This year's event featured teams from eight of the nation's top business schools, including Ross, host school Kenan-Flagler, the University of California at Berkeley's Haas School of Business, New York University's Stern School of Business, Duke University's Fuqua School of Business, Columbia School of Business, Northwestern University's Kellogg School of Management, and the University of Pennsylvania's Wharton School, which finished in first place.

Represented by second year MBA students Jen Anderson, Erin Cready, Andy Davis, Nina Henning, and Vik Vaishya and sponsored by the Zell Lurie Institute, the 2008 Ross team posted the school's best finish in the competition's 3-year history. "We were really proud of what we were able to put together and even more proud to finish near the top of this talented group of competitors," said Nina Henning, a dual degree student and a part of the Erb Institute. "It was a great experience, and we were honored to be a part of it."

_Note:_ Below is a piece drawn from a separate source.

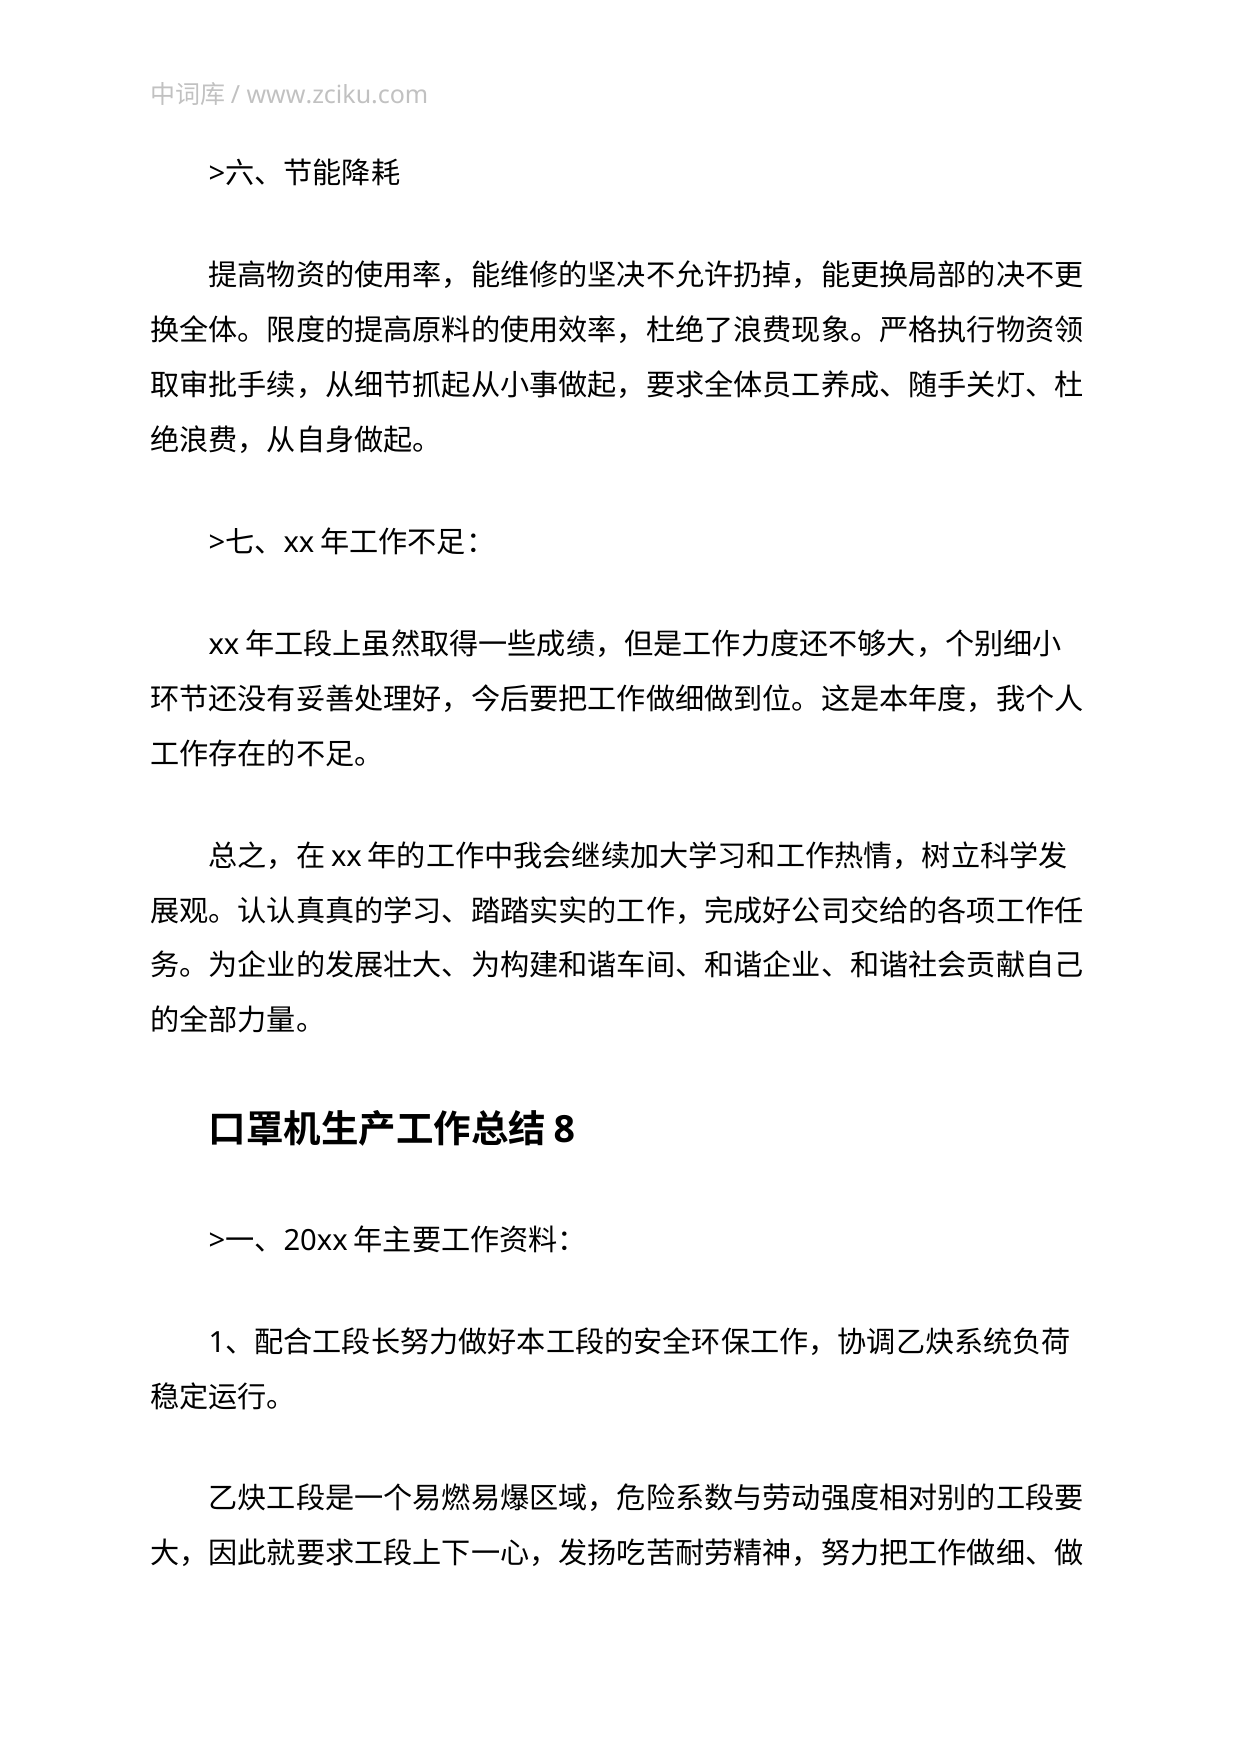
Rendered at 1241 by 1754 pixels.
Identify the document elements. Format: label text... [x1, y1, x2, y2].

An off-shoot of UNC's popular Venture Capital Investment Competition, the SVCIC follows a similar structure yet offers a unique twist. Like its predecessor, the SVCIC presents each team with the business plans of 4 start-up enterprises. However, the businesses offer both financial and social/environmental returns, and the teams must scrutinize and measure the value of both. After examining the plans in detail, the teams listen to the entrepreneurs' pitches and then conduct individual due diligence sessions with each entrepreneur. Once completed, the teams choose a business to invest in, structure the terms, and present their decisions to a panel of venture capitalists, who serve as the competition's judges.